A lively pop-science overview of the reasons why we tell stories and why storytelling will endure.
Gottschall (English/Washington & Jefferson Coll.; Literature, Science, and a New Humanities, 2008, etc.) knows that any book about telling stories must be well-written and engaging, and his snapshots of the worlds of psychology, sleep research and virtual reality are larded with sharp anecdotes and jargon-free summaries of current research. His thesis is that humans’ capacity to tell stories isn’t just a curious aspect of our genetic makeup but an essential part of our being: We tell stories—in fiction, in daydreams, in nightmares—as ways to understand and work through conflicts, the better to be prepared when those conflicts arise in reality. To that end, novels are usually “problem stories” that have strong moral underpinnings.
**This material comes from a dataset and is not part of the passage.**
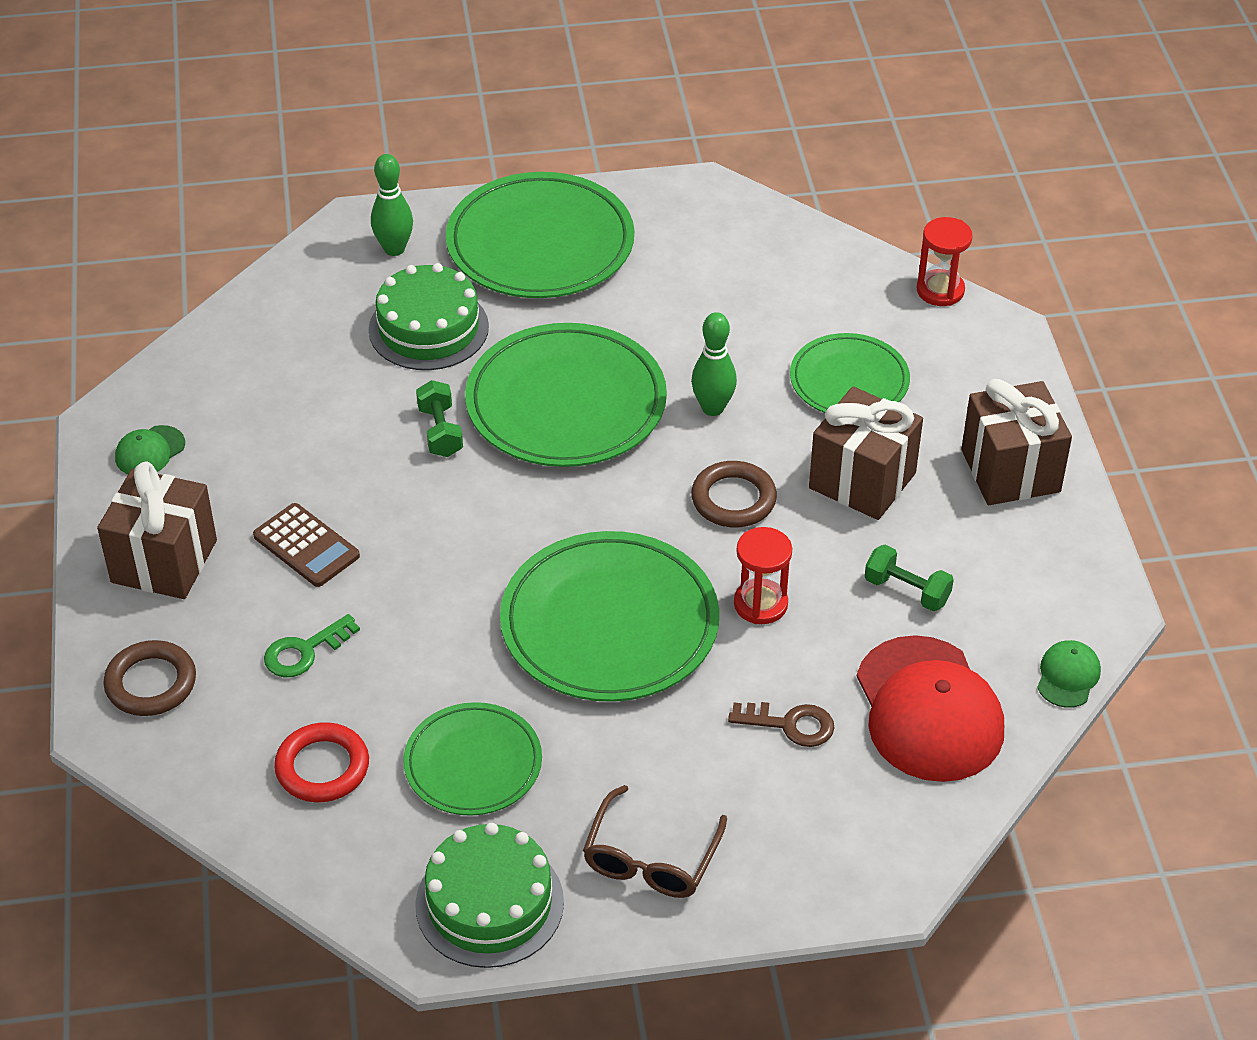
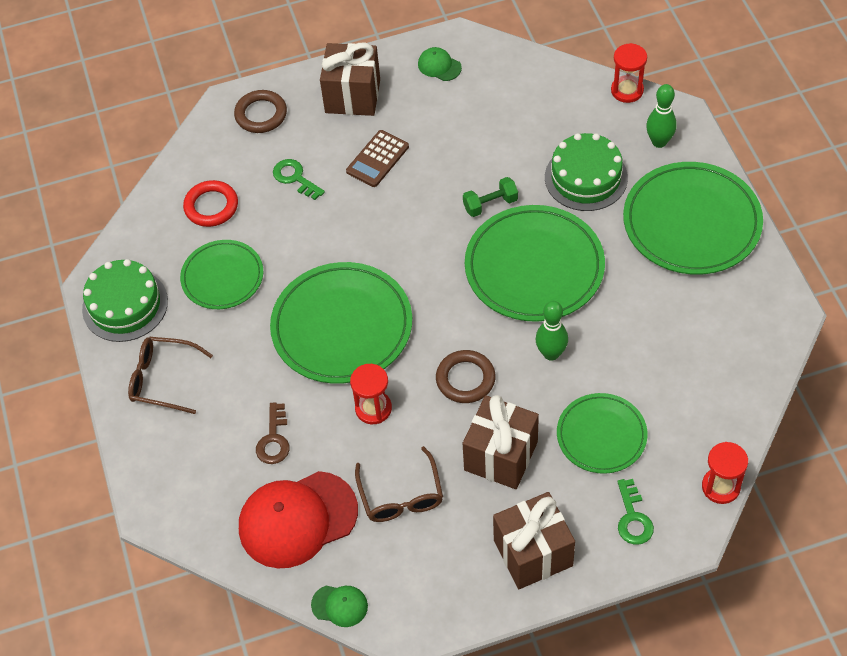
camera: 85 degrees right, 10 degrees up
green dumbbell [865,545,954,611] -> brown glasses [355,446,443,522]
none -> red hourglass [611,43,647,103]
none -> green key [617,479,654,545]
That also helps explain why there are so many fake memoirs, he argues—the instinct to give a conflict-and-resolution arc to stories leads many memoirists to tweak (and even invent) details to fit the pattern. Gottschall uses research into mental illness as a way to explore the intensity of our narrative urge, and he explores how imagined characters can have a real-life impact. (Consider Hitler’s obsession with Wagner operas, or the influence of Uncle Tom’s Cabin on abolition.) Though novels may change or become less popular, writes the author, the instinct for story is deathless, and his closing pages explore recent phenomena like live-action role-playing and massive multiplayer games for hints of what future storytelling will become. Is World of Warcraft better or worse for our brains than novels? Is violent storytelling a cause for concern? The author discusses such concerns only glancingly. For him, one kind of storytelling is largely as good as any other, but he convincingly argues that story goes on.
Gottschall brings a light touch to knotty psychological matters, and he’s a fine storyteller himself.